How sad Jesus must have been, looking into the faces of these men whom He loved so much, men who were already special to Him; knowing what He knew, not only of His own fate, but the martyrdom of James and so many others.   Jesus tells them: “yes, you are strong enough and you will face some of the things I must face, but my fate and your fates will not be the same for HaShem has a different design for each of us.”  Again I hear the words of my mother “be careful of what you ask for, you might just get it and it might not be how you thought.”

When you were young, what did you want to be when you grew up?  Who did you emulate?  What about when you were a teenager, and again when you were in your twenties?  Many of us wanted to be like our parents at first, then we changed our minds at puberty when our parents became lame.  We change our minds again as young adults and finally, we reach an age where we open our mouths and, much to our suprise, out comes things our parents said; “be careful what you ask for, you just might get it.”  What a shock to admit our parents may have been correct! We all need role models to help shape our lives, to make us feel special, to give us hope, life direction and goals.  As children, it is our parents who make us feel special, along with the superheroes, athletes and thespians of screen and stage, all whom we try to emulate.  In adulthood, like the disciples, we turn to our mentors, leaders, bosses, Jesus, the saints and even our parents as role models to admire and imitate.   Yet, as we desire to emulate these personal heroes, we must always be cautious to remember HaShem has a plan for each of us.  I may wish to be a great preacher like St. Dominic, yet I cannot be St. Dominic; you may desire to walk the same path as St. Francis, but his path was HaShem’s gift for him and yours will not be the same.  No matter how much we desire to emulate St. Dominic, St. Francis, Padre Pio, St.
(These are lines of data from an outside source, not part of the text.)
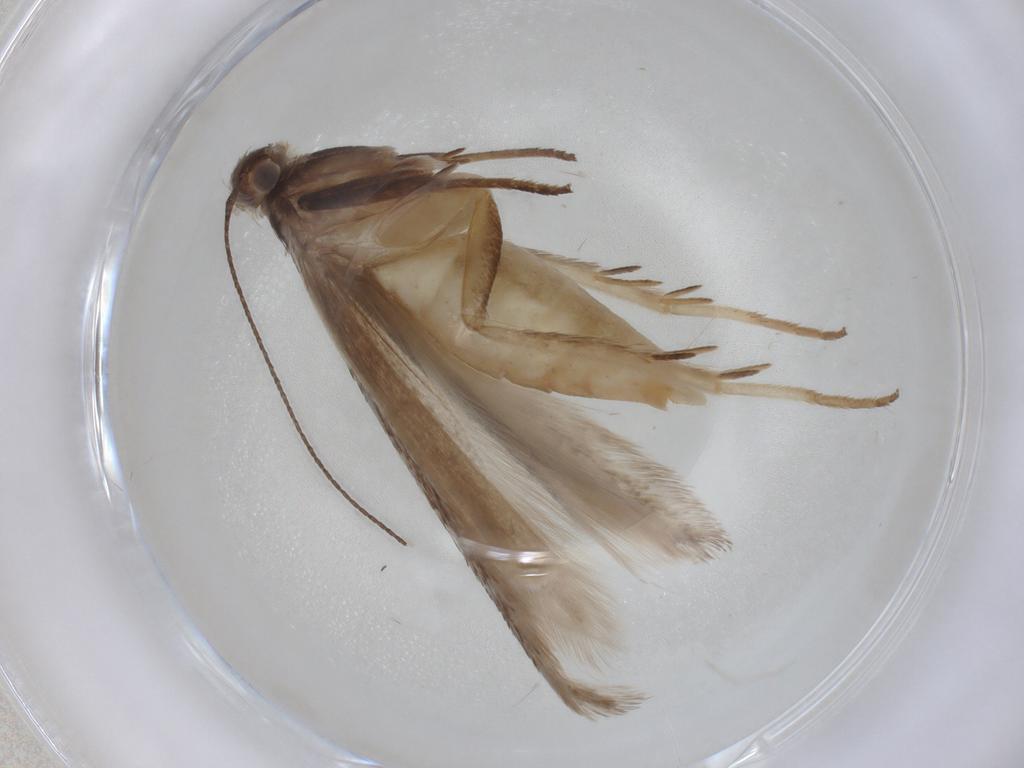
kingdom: Animalia
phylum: Arthropoda
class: Insecta
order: Lepidoptera
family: Gelechiidae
Benedict or any saint or hero, the best we can hope for is a poor imitation, and that is ok!  If we get lost in trying to be great like our heroes, in trying to be special to those in the world, we risk losing ourselves to the world, to greed, to hunger for power and authority, in so doing we will stumble and fail as our feet become too big for our klompen.  True heroes stand out because of their humility, devotion to servitude, and realization that to HaShem all people are special.  They seek to decrease themselves so that they might allow other to increase; they gladly walk barefoot because they have given their klompen away.   As Jesus taught James, John and the disciples “ whoever wants to become great among you must be your servant, and whoever wants to be first must be the slave  (Mark 10:43-44)  The brothers asked to stand by Jesus so that they might know that they are indeed valued coheirs to His heavenly kingdom, and so they got it, but not in the way any of them expected… “be careful of what you ask for, you might just get it and it might not be how you thought.”

 

Every week we send up our petitions to HaShem, we ask for salvation, for guidance, for strength and wisdom; we ask that we might become a little more favored, a little more extraordinary.  We hear the Good News, we sing our Creator’s praises and take the divine into ourselves so that we might merit to carry the light of Christ out with us and spread it throughout the world.  We pray that the heavenly kingdom might come as HaShem’s will is finally done through us right here on earth, and that we might be worthy to sit next to our Lord in heaven.  But my brothers and sisters, this path is not easy and as mom always said: “be careful of what you ask for.”  Yet, in the end, is it not worth asking for the ability to live a saints life?  Is it not worth asking for a chance to carry the light of Christ out into the world so that others might no longer live in darkness?  Is it not worth asking strength to lift up those around us?  So we should ask for the strength and humility to walk the path HaShem has set out for us, and if the gravel hurts your bare feet, don’t worry, you may have my klompen.